◆ **SOURCE MATERIAL**
%%

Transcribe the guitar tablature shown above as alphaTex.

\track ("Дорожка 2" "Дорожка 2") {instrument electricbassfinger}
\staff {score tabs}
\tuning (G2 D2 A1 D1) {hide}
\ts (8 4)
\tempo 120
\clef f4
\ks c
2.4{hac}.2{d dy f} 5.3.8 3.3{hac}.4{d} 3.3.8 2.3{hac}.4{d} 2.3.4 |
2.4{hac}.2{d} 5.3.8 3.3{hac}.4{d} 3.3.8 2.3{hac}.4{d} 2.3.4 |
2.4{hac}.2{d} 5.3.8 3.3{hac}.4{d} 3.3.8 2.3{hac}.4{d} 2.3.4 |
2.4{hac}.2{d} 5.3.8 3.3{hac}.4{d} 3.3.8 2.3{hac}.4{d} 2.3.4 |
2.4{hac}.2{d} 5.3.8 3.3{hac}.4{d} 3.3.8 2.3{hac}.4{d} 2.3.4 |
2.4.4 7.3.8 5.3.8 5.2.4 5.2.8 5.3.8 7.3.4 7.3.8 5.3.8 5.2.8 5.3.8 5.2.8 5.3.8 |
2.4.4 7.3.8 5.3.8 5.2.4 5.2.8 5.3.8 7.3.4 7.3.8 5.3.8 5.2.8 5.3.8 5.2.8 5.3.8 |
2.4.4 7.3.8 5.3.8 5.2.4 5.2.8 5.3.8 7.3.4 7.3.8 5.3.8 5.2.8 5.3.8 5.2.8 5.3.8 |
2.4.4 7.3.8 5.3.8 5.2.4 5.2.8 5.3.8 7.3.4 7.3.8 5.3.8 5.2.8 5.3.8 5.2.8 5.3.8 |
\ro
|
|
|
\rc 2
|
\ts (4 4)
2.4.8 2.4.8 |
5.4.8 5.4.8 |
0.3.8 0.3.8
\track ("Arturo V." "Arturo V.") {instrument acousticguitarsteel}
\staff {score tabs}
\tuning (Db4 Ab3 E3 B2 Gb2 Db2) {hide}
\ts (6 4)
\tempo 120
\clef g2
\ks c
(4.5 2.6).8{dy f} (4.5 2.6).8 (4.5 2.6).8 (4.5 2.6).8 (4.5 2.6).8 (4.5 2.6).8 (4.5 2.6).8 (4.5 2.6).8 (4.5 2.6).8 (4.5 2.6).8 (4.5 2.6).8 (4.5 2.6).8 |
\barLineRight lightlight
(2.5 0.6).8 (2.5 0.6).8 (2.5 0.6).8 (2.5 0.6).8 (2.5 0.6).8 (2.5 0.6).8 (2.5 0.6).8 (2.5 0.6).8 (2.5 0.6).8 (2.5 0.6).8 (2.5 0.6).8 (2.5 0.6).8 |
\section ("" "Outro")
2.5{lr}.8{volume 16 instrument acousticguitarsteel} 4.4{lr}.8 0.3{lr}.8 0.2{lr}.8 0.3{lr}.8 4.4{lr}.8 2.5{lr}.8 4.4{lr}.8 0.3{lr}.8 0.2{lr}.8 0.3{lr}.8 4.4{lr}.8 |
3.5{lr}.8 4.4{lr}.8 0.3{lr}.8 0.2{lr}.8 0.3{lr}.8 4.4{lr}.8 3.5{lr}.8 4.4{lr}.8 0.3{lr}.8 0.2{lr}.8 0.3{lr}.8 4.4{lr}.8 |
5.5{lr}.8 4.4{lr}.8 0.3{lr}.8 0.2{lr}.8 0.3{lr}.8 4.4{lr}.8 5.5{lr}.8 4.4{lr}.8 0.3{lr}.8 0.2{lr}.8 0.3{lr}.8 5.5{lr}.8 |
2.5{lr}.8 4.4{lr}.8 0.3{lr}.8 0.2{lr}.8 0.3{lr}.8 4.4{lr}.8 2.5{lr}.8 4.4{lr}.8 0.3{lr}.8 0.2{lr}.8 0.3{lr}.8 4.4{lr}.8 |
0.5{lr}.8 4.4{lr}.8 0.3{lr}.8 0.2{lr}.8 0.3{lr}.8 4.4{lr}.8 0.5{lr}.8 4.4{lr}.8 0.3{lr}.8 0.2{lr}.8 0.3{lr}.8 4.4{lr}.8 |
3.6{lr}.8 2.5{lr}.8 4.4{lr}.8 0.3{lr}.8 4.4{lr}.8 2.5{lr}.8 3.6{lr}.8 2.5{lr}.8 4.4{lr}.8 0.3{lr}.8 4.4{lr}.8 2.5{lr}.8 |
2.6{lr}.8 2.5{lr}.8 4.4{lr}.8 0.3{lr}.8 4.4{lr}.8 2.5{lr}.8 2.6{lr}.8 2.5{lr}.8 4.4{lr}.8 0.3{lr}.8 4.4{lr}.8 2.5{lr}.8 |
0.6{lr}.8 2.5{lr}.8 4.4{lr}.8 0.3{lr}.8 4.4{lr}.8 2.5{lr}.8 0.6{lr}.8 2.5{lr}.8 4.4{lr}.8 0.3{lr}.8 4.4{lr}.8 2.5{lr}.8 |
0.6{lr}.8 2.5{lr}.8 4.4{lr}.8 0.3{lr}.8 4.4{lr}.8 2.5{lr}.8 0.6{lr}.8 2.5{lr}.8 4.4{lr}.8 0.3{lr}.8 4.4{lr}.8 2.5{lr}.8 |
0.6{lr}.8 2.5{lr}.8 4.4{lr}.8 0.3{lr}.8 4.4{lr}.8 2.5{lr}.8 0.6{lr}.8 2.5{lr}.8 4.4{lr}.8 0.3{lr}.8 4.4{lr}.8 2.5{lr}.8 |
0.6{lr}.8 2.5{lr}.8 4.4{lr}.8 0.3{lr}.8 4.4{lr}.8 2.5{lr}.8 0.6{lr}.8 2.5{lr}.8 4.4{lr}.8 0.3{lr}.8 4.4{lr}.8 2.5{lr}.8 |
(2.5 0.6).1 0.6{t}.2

%%

◆ **WHAT IS EXPECTED**
Pick out every line in the rows above that contains the string "instrument", and copy each one in full.

◆ **ANSWER TO THIS EXERCISE**
\track ("Дорожка 2" "Дорожка 2") {instrument electricbassfinger}
\track ("Arturo V." "Arturo V.") {instrument acousticguitarsteel}
2.5{lr}.8{volume 16 instrument acousticguitarsteel} 4.4{lr}.8 0.3{lr}.8 0.2{lr}.8 0.3{lr}.8 4.4{lr}.8 2.5{lr}.8 4.4{lr}.8 0.3{lr}.8 0.2{lr}.8 0.3{lr}.8 4.4{lr}.8 |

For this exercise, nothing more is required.